Place all of the dough ingredients except the water in a large mixing bowl. Add the tepid water gradually as you start mixing (I used a wooden spoon). Add as much water as needed until all of the dry ingredients are moistened and pull together into a dough. If in doubt, add a little too much water for a slightly wet dough; a dough too dry is much more difficult to correct once you begin kneading. Scrape the dough out onto a floured work surface and knead for about 5 or 6 minutes until the dough is supple and not sticky to the touch, kneading in more flour as necessary. When the dough is ready, spray or rub a bowl with oil and gently put the dough in the bowl, turning to coat the dough all over with oil; cover the bowl with plastic wrap and then a clean kitchen towel. Let rise for about 80%, for about 40 minutes to an hour.

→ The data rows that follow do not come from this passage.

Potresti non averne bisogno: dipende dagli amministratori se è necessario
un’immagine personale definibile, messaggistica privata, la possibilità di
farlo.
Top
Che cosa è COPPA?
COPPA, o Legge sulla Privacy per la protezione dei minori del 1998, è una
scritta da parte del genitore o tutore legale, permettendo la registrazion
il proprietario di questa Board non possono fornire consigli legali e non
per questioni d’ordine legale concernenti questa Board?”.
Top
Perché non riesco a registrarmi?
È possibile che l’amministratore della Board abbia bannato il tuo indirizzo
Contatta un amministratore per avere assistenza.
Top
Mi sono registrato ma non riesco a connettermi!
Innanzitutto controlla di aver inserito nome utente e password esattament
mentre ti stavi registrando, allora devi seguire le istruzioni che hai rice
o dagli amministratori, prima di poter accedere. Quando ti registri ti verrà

Lightly flour your work surface. Flatten the dough gently with your hands and turn out onto the work surface. Roll the dough into a large triangle as thin as you can using a floured rolling pin. When rolling out the dough, try not to lift and move it too much. You can try and gently pull the dough to stretch it thin like a Strudel dough.
Apply a thin layer of the filling – here, pesto - evenly all over the dough but leaving a clean filling-free ¼-inch edge all around. Dust lightly with extra Parmesan if desired then sprinkle a handful or two of pine nuts evenly over the filling.
Brush a light coating of egg wash on the bottom edge closest to you for sealing. Slowly, tightly and very gently roll the dough from the top towards you into a roulade as for a jellyroll (watch the video for this). Once rolled, carefully press the seam to seal. You will now have a very long roulade or log. Roll the log back and forth to even out the thickness. Once you have your very long roulade even and well sealed, carefully roll the turn the roulade seam down.
Take a sharp chef's knife (not a serrated knife) and cut (not saw) off the two ends to even and then slice the roulade lengthwise from one end to the other, trying to keep the knife in the middle so you end up with two equal parts.
Turn the cut sides of the two halves face upwards then cross one length over the other in the center, forming an X. Starting from the center where the two lengths cross, gently but tightly twist the two pieces together. Going back to the center and working center out, twist the two loose ends together. You will now have one long twisted two-strand rope. Gently pinch the ends to seal.
Slowly and very gently, roll the braid into a snail, as tight as possible without squeezing or deforming the layers; the open roulade layers should remain facing up. Pinch the end delicately and tuck under. The end result should look like a giant snail shell or a very large cinnamon bun. Very carefully, lift the loaf and place in the center of the springform ring on the parchment paper.
Cover with plastic wrap and the clean kitchen towel. Let the loaf rise until the braid is not quite doubles, about 40 minutes to an hour.
Brush any dough not covered with pesto or filling lightly with egg wash. Dust the top of the loaf lightly with more Parmesan and more pine nuts and then dust lightly with the smoke paprika.
Preheat the oven to 410°F (210°C).
Once risen, bake in the preheated oven at 410°F (210°C) for 10 minutes, then decrease the oven temperature to 355°F (180°C) and bake for another 25 – 35 minutes. The dough should be slightly risen and golden brown. The crust should sound hollow when tapped and there should be some spring when pressed.
Remove from the oven onto a cooling rack and lift off the ring around the loaf. Allow to cool before slicing and eating.